Мы с женой были приятно удивлены, когда в очередной раз приехали в Быстрое и осмотрели многоотраслевое хозяйство Николая Бачина, только крупного рогатого скота насчитывалось три головы: корова, бычок по второму году и тёлочка.
– Так ты же настоящий фермер, Коля! – восторгались мы.
– А? Да! Ну да, ну конечно, фермер! Ага-ага! Правильно вы говорите! Фермер, фермер!
– Но это ещё не всё. Пойдёмте-ка! – пригласил он нас в чулан, открыл крышку ларя и горделиво кивнул, вот, мол, смотрите, на что я способен. Ларь был полон чистого кедрового ореха! – Вот, наколотил.
– Тут, пожалуй, на несколько миллионов будет! – определил я, восторженно глядя на разворотливого парня.
– Ну, Коля, ты прямо молодец!
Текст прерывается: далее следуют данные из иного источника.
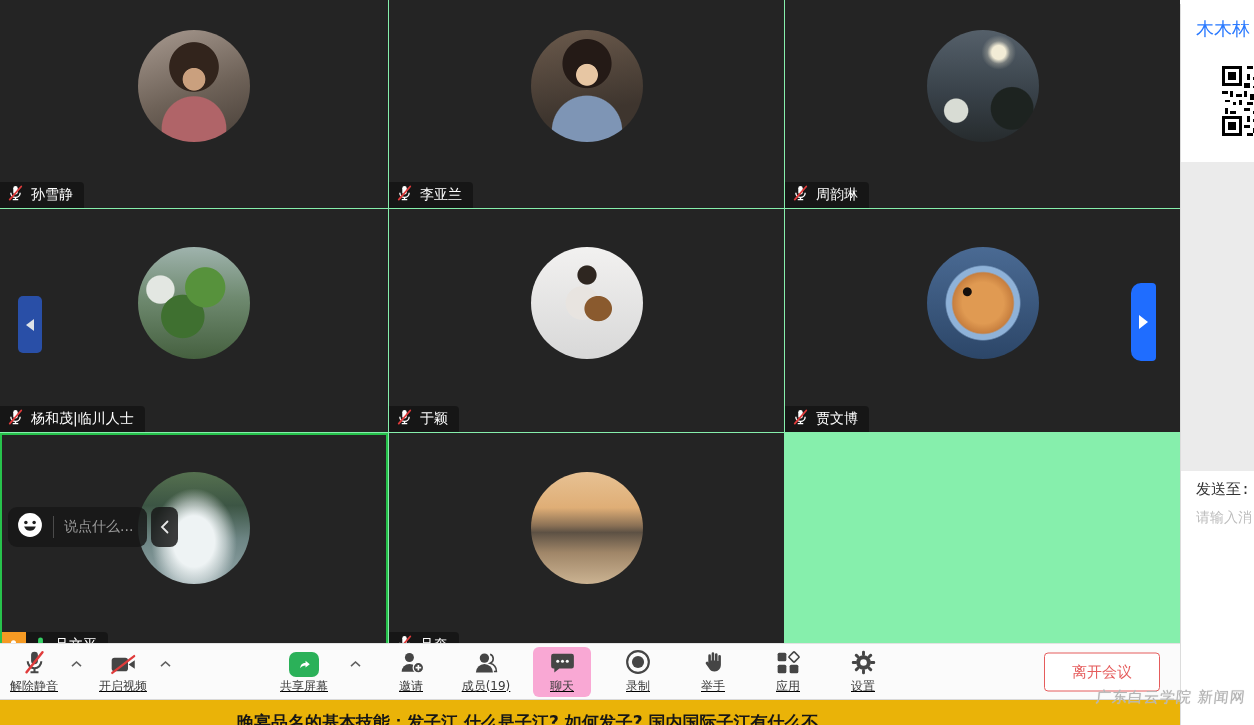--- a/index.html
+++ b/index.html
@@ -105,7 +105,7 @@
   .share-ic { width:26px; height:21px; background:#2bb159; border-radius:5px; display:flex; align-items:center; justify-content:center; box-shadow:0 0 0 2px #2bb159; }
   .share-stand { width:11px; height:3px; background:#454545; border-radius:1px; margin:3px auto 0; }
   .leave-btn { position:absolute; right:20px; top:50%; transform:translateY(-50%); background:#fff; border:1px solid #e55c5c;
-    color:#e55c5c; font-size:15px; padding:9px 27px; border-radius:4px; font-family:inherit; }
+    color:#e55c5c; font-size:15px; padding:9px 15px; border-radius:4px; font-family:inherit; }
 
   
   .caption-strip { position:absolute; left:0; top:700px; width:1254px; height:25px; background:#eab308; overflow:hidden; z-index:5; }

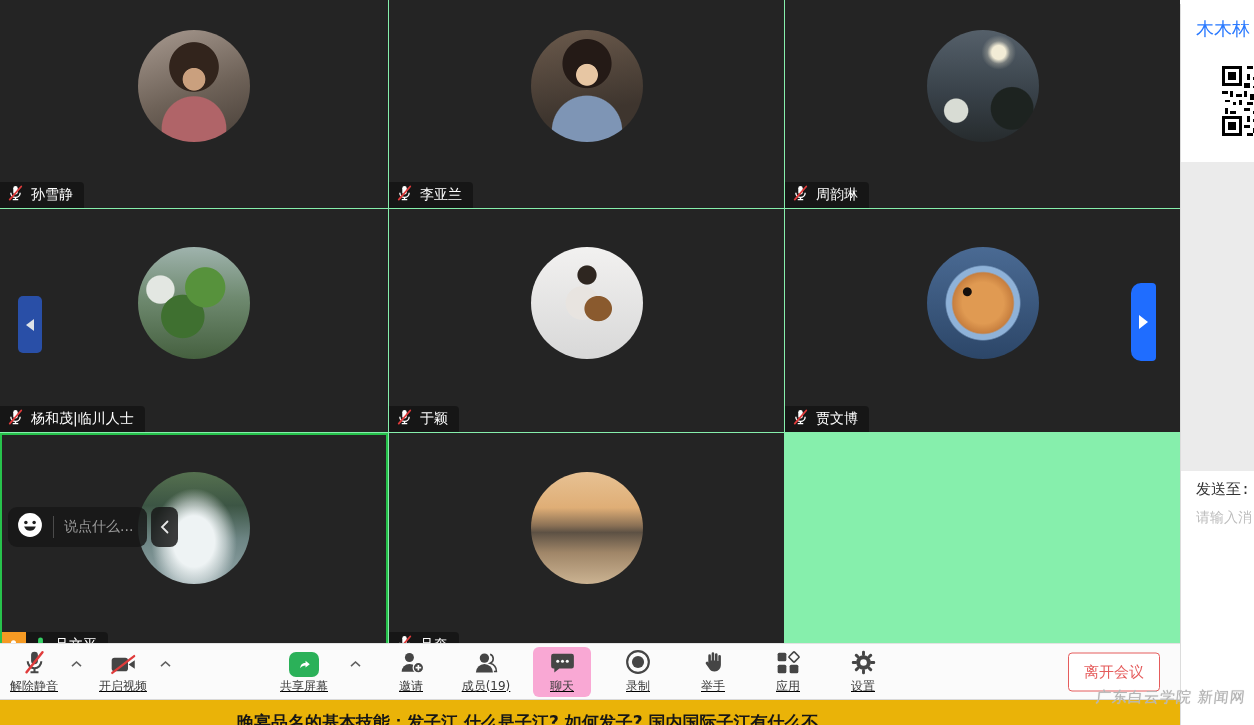--- a/index.html
+++ b/index.html
@@ -101,7 +101,7 @@
   .tb-btn .ic { height:26px; display:flex; align-items:flex-end; justify-content:center; }
   .tb-label { font-size:12px; color:#3a3a3a; margin-top:3px; white-space:nowrap; }
   .tb-chevron { margin:0 2px 16px -2px; display:flex; }
-  .tb-btn.chat-active { background:#f9a8d4; border-radius:6px; min-width:58px; height:50px; align-self:center; }
+  .tb-btn.chat-active { background:#0ea5e9; border-radius:6px; min-width:58px; height:50px; align-self:center; }
   .share-ic { width:26px; height:21px; background:#2bb159; border-radius:5px; display:flex; align-items:center; justify-content:center; box-shadow:0 0 0 2px #2bb159; }
   .share-stand { width:11px; height:3px; background:#454545; border-radius:1px; margin:3px auto 0; }
   .leave-btn { position:absolute; right:20px; top:50%; transform:translateY(-50%); background:#fff; border:1px solid #e55c5c;

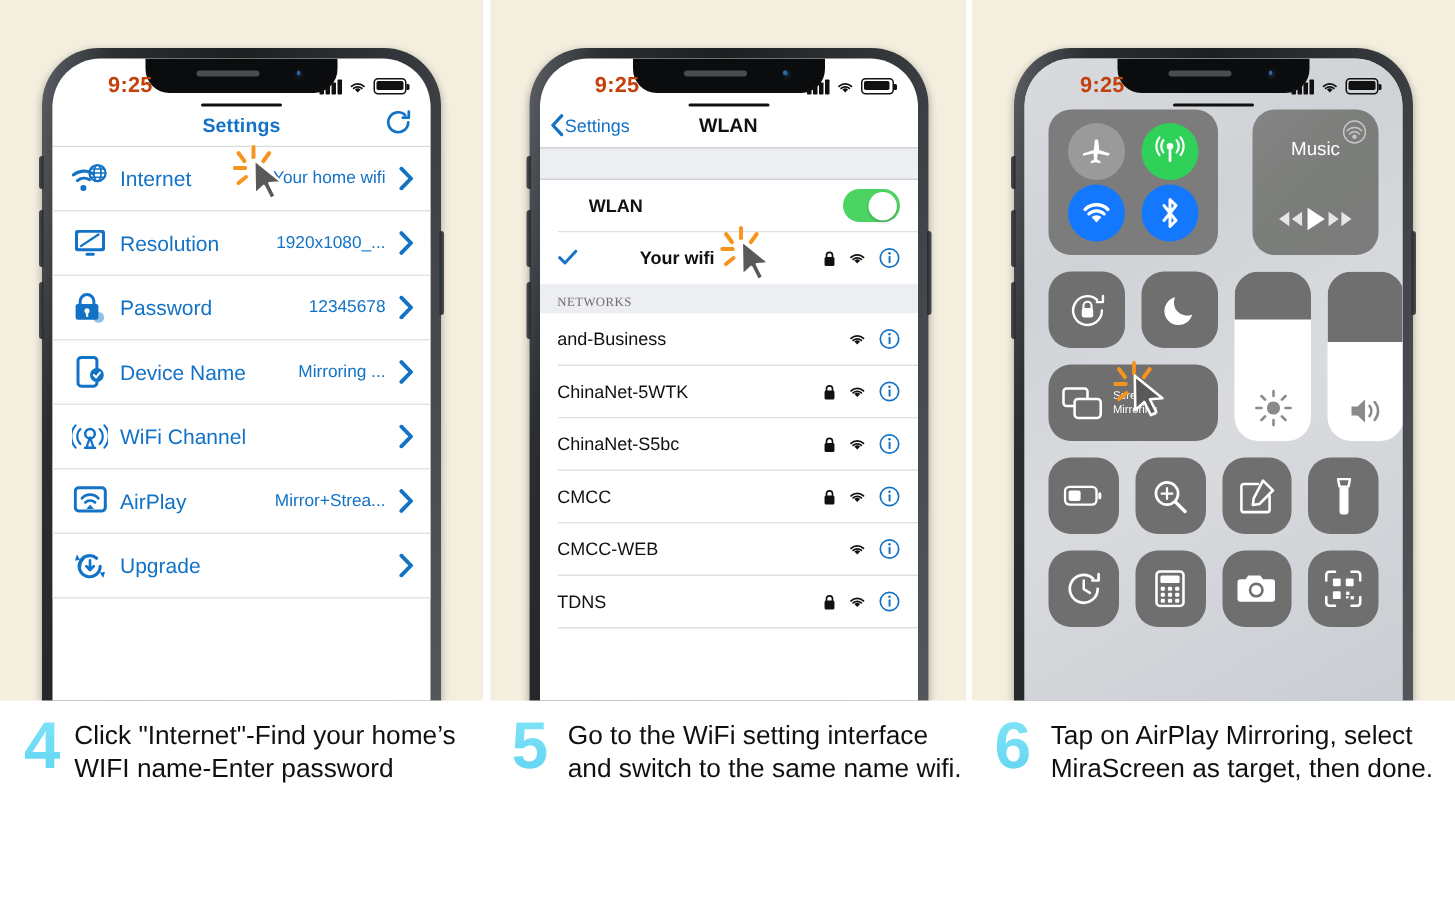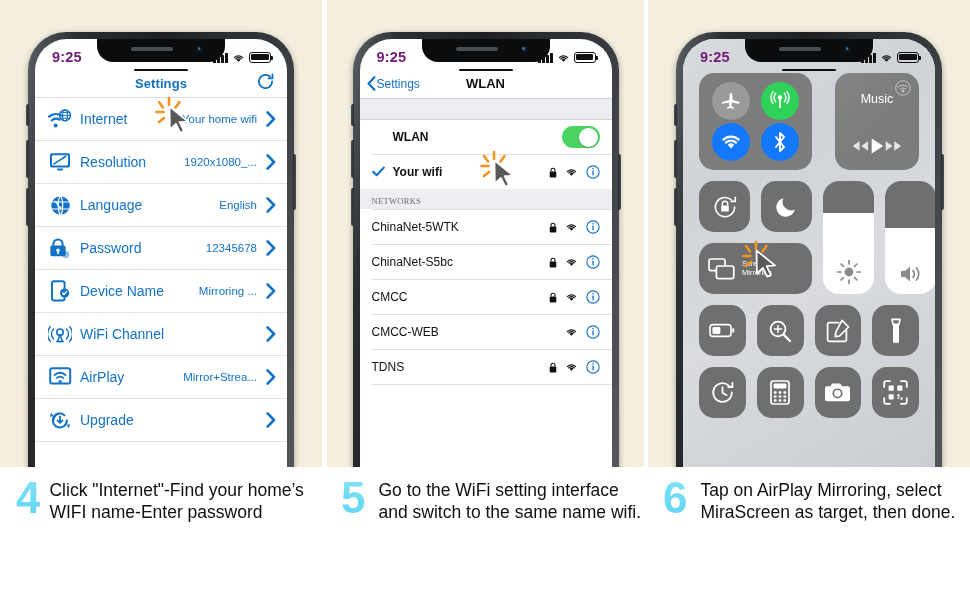--- a/index.html
+++ b/index.html
@@ -42,7 +42,7 @@
   
   .statusbar { position:relative; height:30px; display:flex; align-items:center;
     justify-content:space-between; padding:6px 16px 0 17px; z-index:9; }
-  .sb-time { font-size:14.5px; font-weight:600; color:#701a75; letter-spacing:.2px; }
+  .sb-time { font-size:14.5px; font-weight:600; color:#c2410c; letter-spacing:.2px;margin-left:20px; }
   .sb-right { display:flex; align-items:flex-end; gap:4px; }
   .bars { display:flex; align-items:flex-end; gap:1.4px; height:10px; }
   .bars i { display:block; width:2.6px; background:#111; border-radius:.5px; }

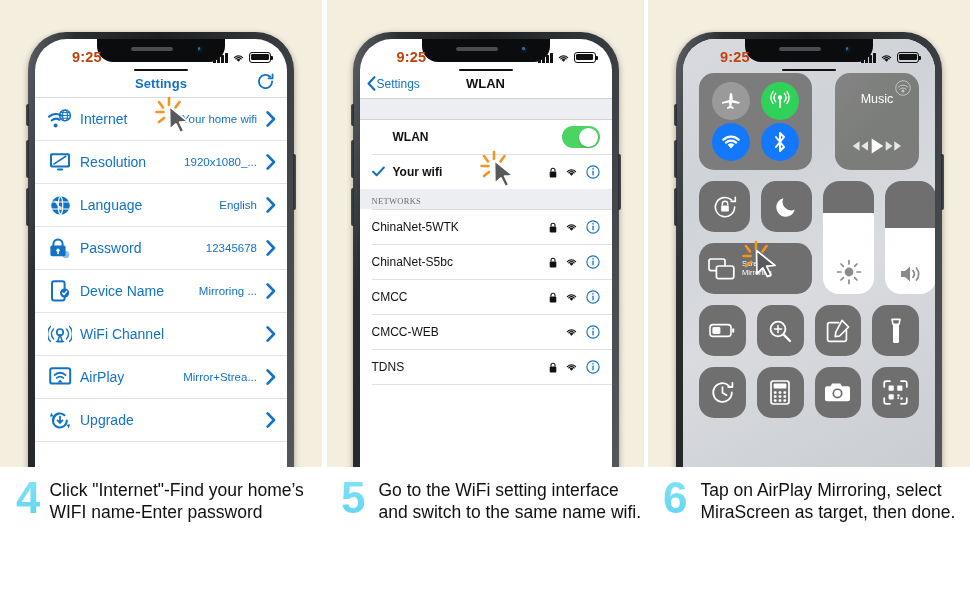--- a/index.html
+++ b/index.html
@@ -390,7 +390,7 @@
         </div>
         <div class="wsep"></div>
 
-        <div class="wrow" style="position:relative;">
+        <div class="wrow" style="position:relative;gap:34px;">
           <svg class="check" viewBox="0 0 14 12">
             <path d="M1.2 6.2 5 10 12.8 1.6" stroke="#1272c6" stroke-width="2.1" fill="none" stroke-linecap="round" stroke-linejoin="round"></path>
           </svg>

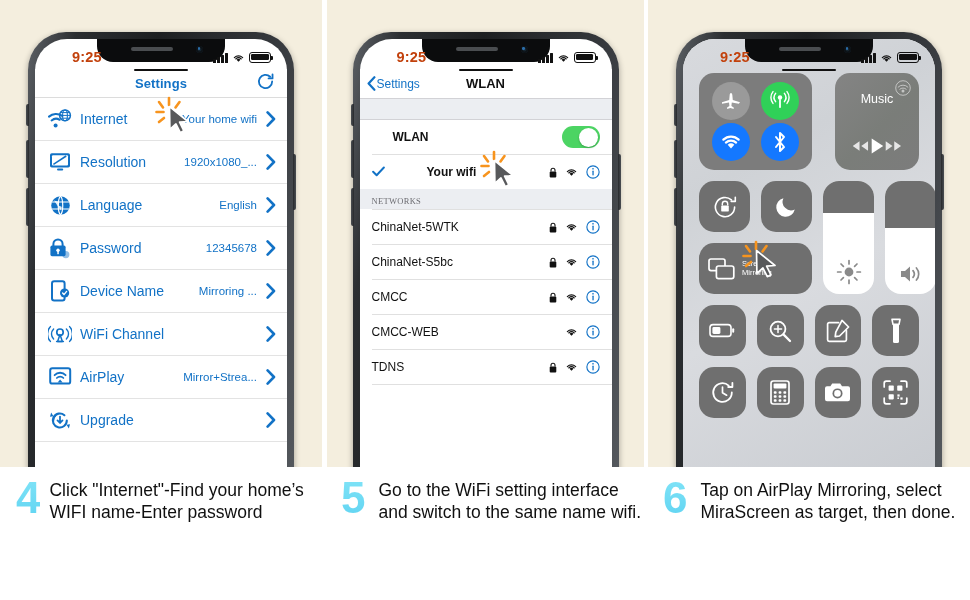--- a/index.html
+++ b/index.html
@@ -235,20 +235,6 @@
               </svg>
           </div>
 
-          <div class="set-row">
-            <div class="ic">
-              <svg width="21" height="21" viewBox="0 0 21 21">
-                <circle cx="10.5" cy="10.5" r="9.3" fill="#1272c6"></circle>
-                <path d="M10.5 1.2c-3 3-3 15.6 0 18.6M10.5 1.2c3 3 3 15.6 0 18.6M1.6 7h17.8M1.6 14h17.8" stroke="#fff" stroke-width="1.2" fill="none"></path>
-                <path d="M4 5.5c2.5 1.3 4 .2 5 1.6.8 1.2-1 2.2-.3 3.4.7 1.1 2.6.3 3 1.6.4 1.3-1.4 2-1 3.4" fill="#fff" opacity=".85"></path>
-              </svg>
-            </div>
-            <div class="lbl">Language</div>
-            <div class="val">English</div>
-            <svg class="chev" viewBox="0 0 10 16">
-                <path d="M1.6 1.4 8 8l-6.4 6.6" stroke="#1272c6" stroke-width="2.6" fill="none" stroke-linecap="round" stroke-linejoin="round"></path>
-              </svg>
-          </div>
 
           <div class="set-row">
             <div class="ic">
Такое хозяйство, а ты и в тайге успел горобца убить! Теперь ты богач! – хвалила племянника Нина.
– Давайте какую-нибудь тару, я вам насыплю орехов, – расщедрился Николай и наполнил доверху трёхлитровый целлофановый кулёк.
3 ноября 1993 года в посёлке Быстрое разразилась трагедия: ночью сгорел дом Фёдора Бачина, баня, все надворные постройки, стоявшие во дворе два мотоцикла от жары расплавились. А куда делись хозяева?! Сгорели?! Следователям не больно-то хотелось выяснять, что случилось. Куда проще отпихнуться версией о пожаре из-за неосторожного обращения с огнём. Работать никому неохота, это азбучная истина. На пожарище два дня с утра до ночи копали, задыхаясь от сажи и пепла, изнемогая, два двоюродных брата Фёдора и отец. Именно они, а не пожарники, не следственная бригада, установили, что кем-то совершено уголовное преступление. В подполье сгоревшего дома обнаружили труп фельдшерицы с ножевым ранением в грудь и размозжённой тупым предметом головой. Убийцы бросили её в подпол, а рухнувшая от взрыва пороха печь завалила труп, надёжно укрыла от бушевавшего пламени.